QUESTION:
Why is writing to a DirectDraw overlay buffer slower from a driver DPC
than it is from an application?
DETAILS:
I am writing a specialized PCI video capture driver for an industrial
vision product. No DirectShow or Kernel Streaming here, just capture
frames to contiguous buffers that are permanently allocated when the
driver loads. These buffers are also mapped into the app’s user virtual
space. It’s really pretty simple. (Good, 'cause I’m kinda new at this.)
Sometimes we want to DMA the incoming video to one of these buffers
continuously, and copy each frame to a Direct Draw overlay too, so live
video can be seen. The driver provides a way for an app thread to
synchronize with the end of each frame grab. The app thread takes a
certain amount of CPU time to copy each frame from the RAM buffer to the
overlay. (The app created the overlay.) This works fine.

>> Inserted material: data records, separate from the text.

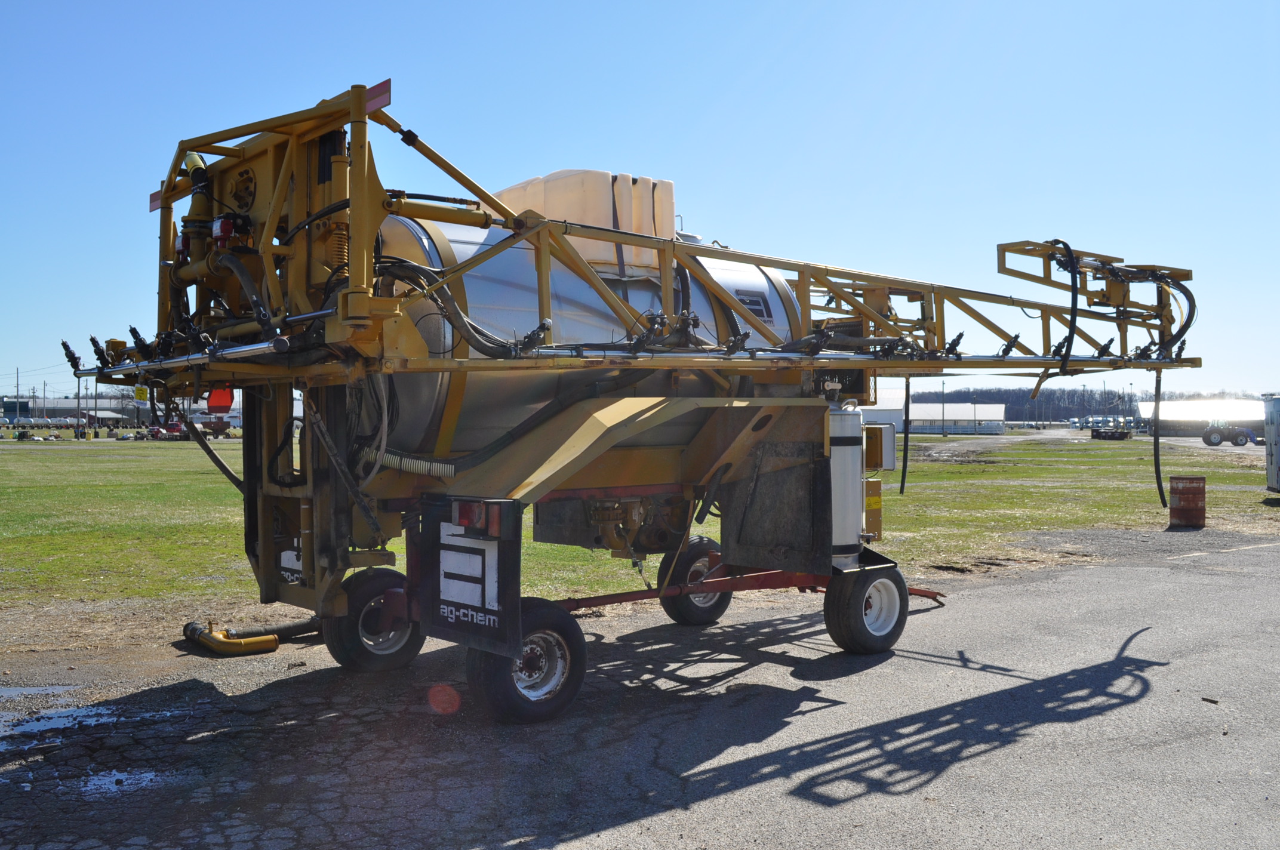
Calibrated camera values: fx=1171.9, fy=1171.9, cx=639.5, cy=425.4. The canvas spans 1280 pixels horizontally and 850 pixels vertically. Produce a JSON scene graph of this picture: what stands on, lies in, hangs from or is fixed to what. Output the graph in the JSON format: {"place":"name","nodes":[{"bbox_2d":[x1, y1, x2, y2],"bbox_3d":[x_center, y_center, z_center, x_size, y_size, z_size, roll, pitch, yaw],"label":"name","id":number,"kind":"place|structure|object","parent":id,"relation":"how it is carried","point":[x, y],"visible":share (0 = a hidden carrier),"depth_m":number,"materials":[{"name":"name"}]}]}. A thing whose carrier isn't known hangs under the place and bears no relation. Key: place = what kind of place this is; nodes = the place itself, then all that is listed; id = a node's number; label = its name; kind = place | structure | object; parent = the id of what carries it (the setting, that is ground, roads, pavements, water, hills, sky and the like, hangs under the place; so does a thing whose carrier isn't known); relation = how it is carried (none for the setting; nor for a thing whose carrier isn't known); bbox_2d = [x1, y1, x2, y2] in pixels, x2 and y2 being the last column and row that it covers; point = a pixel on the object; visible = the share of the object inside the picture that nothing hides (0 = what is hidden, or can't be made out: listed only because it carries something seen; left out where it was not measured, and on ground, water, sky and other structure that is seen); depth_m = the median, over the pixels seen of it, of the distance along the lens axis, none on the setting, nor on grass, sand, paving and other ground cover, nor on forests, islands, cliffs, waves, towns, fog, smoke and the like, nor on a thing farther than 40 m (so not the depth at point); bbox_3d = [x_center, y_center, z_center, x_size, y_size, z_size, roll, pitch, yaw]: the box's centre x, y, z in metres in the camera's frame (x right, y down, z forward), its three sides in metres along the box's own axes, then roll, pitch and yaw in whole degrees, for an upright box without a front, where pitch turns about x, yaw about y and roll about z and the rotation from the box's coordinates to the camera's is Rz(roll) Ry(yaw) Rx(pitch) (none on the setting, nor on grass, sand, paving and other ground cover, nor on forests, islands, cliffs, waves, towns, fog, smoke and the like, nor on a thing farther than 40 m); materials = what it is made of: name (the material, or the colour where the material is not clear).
{"place":"outdoors","nodes":[
{"label":"outdoors","id":0,"kind":"place"},
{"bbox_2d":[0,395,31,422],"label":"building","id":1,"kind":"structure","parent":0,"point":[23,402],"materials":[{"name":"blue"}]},
{"bbox_2d":[1,395,130,423],"label":"building","id":2,"kind":"structure","parent":0,"point":[111,417],"materials":[{"name":"grey metal"}]},
{"bbox_2d":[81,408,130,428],"label":"building","id":3,"kind":"structure","parent":0,"point":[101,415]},
{"bbox_2d":[0,532,1278,849],"label":"asphalt pavement","id":4,"kind":"structure","parent":0,"point":[1173,571],"materials":[{"name":"grey"}]},
{"bbox_2d":[0,684,111,737],"label":"puddle","id":5,"kind":"object","parent":4,"relation":"on","point":[66,712],"visible":0.87,"materials":[{"name":"liquid"}]},
{"bbox_2d":[74,767,164,796],"label":"puddle","id":6,"kind":"object","parent":4,"relation":"on","point":[111,779],"visible":0.43,"materials":[{"name":"liquid"}]},
{"bbox_2d":[183,619,314,654],"bbox_3d":[-2.334,1.272,7.480,0.986,0.230,0.629,0,1,-42],"label":"hose","id":7,"kind":"object","parent":4,"relation":"on","point":[271,640],"visible":0.85,"depth_m":7.22,"materials":[{"name":"black rubber"}]},
{"bbox_2d":[62,69,1204,721],"bbox_3d":[0.474,-0.163,8.049,7.912,3.178,3.579,0,1,-42],"label":"machine","id":8,"kind":"object","parent":4,"relation":"on","point":[757,325],"visible":0.83,"depth_m":6.42,"materials":[{"name":"yellow metal"}]},
{"bbox_2d":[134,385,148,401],"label":"yellow sign","id":9,"kind":"object","parent":8,"relation":"attached to","point":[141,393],"visible":0.69,"depth_m":9.78,"materials":[{"name":"yellow"}]},
{"bbox_2d":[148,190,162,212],"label":"red reflector","id":10,"kind":"object","parent":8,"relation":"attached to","point":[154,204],"visible":0.29,"depth_m":6.49,"materials":[{"name":"red plastic"}]},
{"bbox_2d":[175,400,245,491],"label":"hose","id":11,"kind":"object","parent":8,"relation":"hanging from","point":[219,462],"visible":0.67,"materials":[{"name":"black rubber"}]},
{"bbox_2d":[205,386,234,412],"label":"red reflector","id":12,"kind":"object","parent":8,"relation":"attached to","point":[228,400],"visible":0.69,"depth_m":6.64,"materials":[{"name":"red plastic"}]},
{"bbox_2d":[211,214,239,245],"bbox_3d":[-1.991,-0.934,5.642,0.150,0.152,0.174,0,1,-42],"label":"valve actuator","id":13,"kind":"object","parent":8,"relation":"attached to","point":[228,229],"visible":0.67,"depth_m":5.58,"materials":[{"name":"red"}]},
{"bbox_2d":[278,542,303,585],"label":"mud flap","id":14,"kind":"object","parent":8,"relation":"attached to","point":[286,553],"visible":0.23,"depth_m":6.54,"materials":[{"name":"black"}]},
{"bbox_2d":[325,567,421,673],"bbox_3d":[-1.475,1.112,6.598,0.568,0.590,0.202,0,1,-42],"label":"wheel","id":15,"kind":"object","parent":8,"relation":"attached to","point":[359,655],"visible":0.8,"depth_m":6.51,"materials":[{"name":"black rubber"}]},
{"bbox_2d":[364,78,392,113],"bbox_3d":[-1.234,-1.495,5.334,0.022,0.129,0.452,0,1,-42],"label":"red reflector","id":16,"kind":"object","parent":8,"relation":"attached to","point":[384,83],"visible":0.41,"depth_m":5.26,"materials":[{"name":"red plastic"}]},
{"bbox_2d":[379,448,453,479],"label":"hose","id":17,"kind":"object","parent":8,"relation":"attached to","point":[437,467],"visible":0.56,"depth_m":5.90,"materials":[{"name":"beige plastic"}]},
{"bbox_2d":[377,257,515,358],"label":"hose","id":18,"kind":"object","parent":8,"relation":"attached to","point":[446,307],"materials":[{"name":"black rubber"}]},
{"bbox_2d":[413,493,521,654],"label":"mud flap","id":19,"kind":"object","parent":8,"relation":"attached to","point":[431,531],"visible":0.92,"depth_m":5.27,"materials":[{"name":"black rubber"}]},
{"bbox_2d":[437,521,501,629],"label":"label","id":20,"kind":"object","parent":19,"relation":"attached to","point":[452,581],"visible":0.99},
{"bbox_2d":[451,498,505,537],"bbox_3d":[-0.728,0.402,5.184,0.111,0.165,0.295,0,1,-42],"label":"tail light","id":21,"kind":"object","parent":8,"relation":"attached to","point":[471,521],"visible":0.85,"depth_m":5.12,"materials":[{"name":"red plastic"}]},
{"bbox_2d":[466,597,584,724],"bbox_3d":[-0.525,1.106,5.535,0.581,0.599,0.202,0,1,-42],"label":"wheel","id":22,"kind":"object","parent":8,"relation":"attached to","point":[574,645],"visible":0.79,"depth_m":5.48,"materials":[{"name":"black rubber"}]},
{"bbox_2d":[493,170,678,275],"bbox_3d":[-0.388,-1.236,7.580,1.032,0.712,1.313,0,1,-42],"label":"tank","id":23,"kind":"object","parent":8,"relation":"on","point":[670,194],"visible":0.49,"depth_m":7.08,"materials":[{"name":"plastic"}]},
{"bbox_2d":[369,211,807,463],"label":"tank","id":24,"kind":"object","parent":8,"relation":"on","point":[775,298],"visible":0.4,"depth_m":6.31,"materials":[{"name":"silver metal"}]},
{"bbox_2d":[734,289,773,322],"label":"logo","id":25,"kind":"object","parent":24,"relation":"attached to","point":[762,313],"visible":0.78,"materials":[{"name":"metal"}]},
{"bbox_2d":[657,536,731,625],"bbox_3d":[0.397,1.093,8.098,0.610,0.601,0.220,0,1,-42],"label":"wheel","id":26,"kind":"object","parent":8,"relation":"attached to","point":[722,603],"visible":0.75,"depth_m":8.00,"materials":[{"name":"black rubber"}]},
{"bbox_2d":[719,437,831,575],"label":"mud flap","id":27,"kind":"object","parent":8,"relation":"hanging from","point":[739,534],"visible":0.85,"depth_m":6.83,"materials":[{"name":"black rubber"}]},
{"bbox_2d":[825,399,864,560],"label":"tank","id":28,"kind":"object","parent":8,"relation":"attached to","point":[852,477],"visible":0.61,"depth_m":7.21,"materials":[{"name":"metal"}]},
{"bbox_2d":[823,561,907,654],"bbox_3d":[1.399,1.125,7.150,0.650,0.563,0.228,0,1,-42],"label":"wheel","id":29,"kind":"object","parent":8,"relation":"attached to","point":[862,638],"visible":0.96,"depth_m":7.05,"materials":[{"name":"black rubber"}]},
{"bbox_2d":[863,478,882,540],"bbox_3d":[1.628,0.599,8.430,0.232,0.456,0.192,0,1,-42],"label":"yellow box","id":30,"kind":"object","parent":8,"relation":"attached to","point":[870,501],"visible":0.59,"depth_m":8.36,"materials":[{"name":"yellow metal"}]},
{"bbox_2d":[863,421,895,471],"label":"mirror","id":31,"kind":"object","parent":8,"relation":"attached to","point":[885,452],"visible":0.66,"depth_m":8.02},
{"bbox_2d":[898,376,911,496],"bbox_3d":[2.183,-0.005,9.668,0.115,1.180,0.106,0,1,-42],"label":"hose","id":32,"kind":"object","parent":8,"relation":"hanging from","point":[902,486],"visible":0.92,"depth_m":9.63,"materials":[{"name":"black rubber"}]},
{"bbox_2d":[1053,239,1081,370],"bbox_3d":[3.392,-0.953,9.321,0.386,1.000,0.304,0,1,-42],"label":"hydraulic hose","id":33,"kind":"object","parent":8,"relation":"attached to","point":[1073,303],"visible":0.81,"depth_m":9.23,"materials":[{"name":"black rubber"}]},
{"bbox_2d":[1151,368,1165,507],"bbox_3d":[5.263,0.120,11.923,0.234,1.407,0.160,0,1,-42],"label":"hose","id":34,"kind":"object","parent":8,"relation":"hanging from","point":[1158,477],"visible":0.87,"depth_m":11.89,"materials":[{"name":"black rubber"}]},
{"bbox_2d":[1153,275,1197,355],"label":"hose","id":35,"kind":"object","parent":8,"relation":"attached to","point":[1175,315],"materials":[{"name":"black rubber"}]},
{"bbox_2d":[1201,696,1218,703],"bbox_3d":[2.839,1.365,5.832,0.065,0.031,0.069,0,1,-42],"label":"debris","id":36,"kind":"object","parent":4,"relation":"on","point":[1208,699],"visible":0.95,"depth_m":5.82,"materials":[{"name":"brown"}]},
{"bbox_2d":[0,0,1278,396],"label":"sky","id":37,"kind":"structure","parent":0,"point":[584,6],"materials":[{"name":"blue"}]},
{"bbox_2d":[0,431,1279,610],"label":"lawn","id":38,"kind":"structure","parent":0,"point":[938,437],"materials":[{"name":"green plant"}]},
{"bbox_2d":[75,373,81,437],"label":"pole","id":39,"kind":"object","parent":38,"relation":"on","point":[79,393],"visible":0.88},
{"bbox_2d":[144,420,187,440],"label":"red vehicle","id":40,"kind":"object","parent":38,"relation":"on","point":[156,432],"visible":0.7,"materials":[{"name":"red metal"}]},
{"bbox_2d":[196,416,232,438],"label":"wagon","id":41,"kind":"object","parent":38,"relation":"on","point":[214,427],"visible":0.72,"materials":[{"name":"red metal"}]},
{"bbox_2d":[939,379,945,436],"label":"pole","id":42,"kind":"object","parent":38,"relation":"on","point":[942,412],"visible":0.98,"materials":[{"name":"grey metal"}]},
{"bbox_2d":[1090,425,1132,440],"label":"dumpster","id":43,"kind":"object","parent":38,"relation":"on","point":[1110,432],"visible":0.93,"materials":[{"name":"black metal"}]},
{"bbox_2d":[1262,392,1279,490],"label":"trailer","id":44,"kind":"object","parent":38,"relation":"on","point":[1276,454],"visible":0.99,"depth_m":21.72,"materials":[{"name":"metal"}]},
{"bbox_2d":[858,397,1007,435],"label":"long building","id":45,"kind":"structure","parent":0,"point":[1000,422],"materials":[{"name":"white metal"}]},
{"bbox_2d":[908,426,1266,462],"label":"dirt road","id":46,"kind":"structure","parent":0,"point":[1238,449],"materials":[{"name":"grey"}]},
{"bbox_2d":[1135,398,1266,436],"label":"building","id":47,"kind":"structure","parent":0,"point":[1183,405],"materials":[{"name":"white metal"}]},
{"label":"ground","id":48,"kind":"structure","parent":0},
{"bbox_2d":[15,368,22,423],"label":"utility pole","id":49,"kind":"object","parent":48,"relation":"on","point":[18,390],"visible":0.91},
{"bbox_2d":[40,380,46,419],"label":"utility pole","id":50,"kind":"object","parent":48,"relation":"on","point":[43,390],"visible":0.87,"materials":[{"name":"wood"}]},
{"bbox_2d":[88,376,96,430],"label":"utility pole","id":51,"kind":"object","parent":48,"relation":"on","point":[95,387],"visible":0.86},
{"bbox_2d":[895,385,1271,421],"label":"tree line","id":52,"kind":"object","parent":48,"relation":"on","point":[1010,402],"visible":0.38,"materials":[{"name":"wood"}]},
{"bbox_2d":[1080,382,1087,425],"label":"light pole","id":53,"kind":"object","parent":48,"relation":"on","point":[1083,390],"visible":0.83,"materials":[{"name":"metal"}]},
{"bbox_2d":[1168,474,1205,526],"bbox_3d":[7.379,1.026,15.804,0.486,0.670,0.487,0,0,16],"label":"red barrel","id":54,"kind":"object","parent":48,"relation":"on","point":[1183,499],"visible":0.99,"depth_m":15.62,"materials":[{"name":"red metal"}]},
{"bbox_2d":[1200,418,1253,445],"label":"tractor","id":55,"kind":"object","parent":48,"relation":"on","point":[1213,434],"visible":0.91,"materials":[{"name":"blue metal"}]}
]}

Sometimes we want the driver to DMA directly to the overlay. So the app
passes the overlay buffer pointer to the driver. The driver creates an MDL
from that, then does a dirty trick, looking at the physical page addresses
in the MDL to get a hardware DMA address so the frame grabber can DMA
directly to the overlay. This works fine. (Please no lectures about how
this won’t work on a platform that really needs an adapter to utilize
mapping hardware. I KNOW I’m bad! That’s another discussion…)
The problem came when we tried to DMA to a RAM buffer then have a DPC
(interrupt after each frame capture is done) copy it to the overlay
instead of having the app copy it to the overlay. The driver uses
MmMapLockedPagesSpecifyCache (one time, when the app told the driver about
the overlay) to get its own Kernel-mode pointer to the overlay. I do
specify MmCached here. Yet it takes considerably more CPU time for the DPC
to copy data from the RAM buffer to the overlay, than it takes the app to
do it. Experimentation shows the time is mainly eaten up by the writes to
the overlay, not the reads from the RAM.
Why is the DPC copy so much slower than the same copy done from the app?
BTW READING from the overlay is excruciatingly slow, I think the hardware
just isn’t designed to do that fast.
Thanks for any ideas,
Paul Braun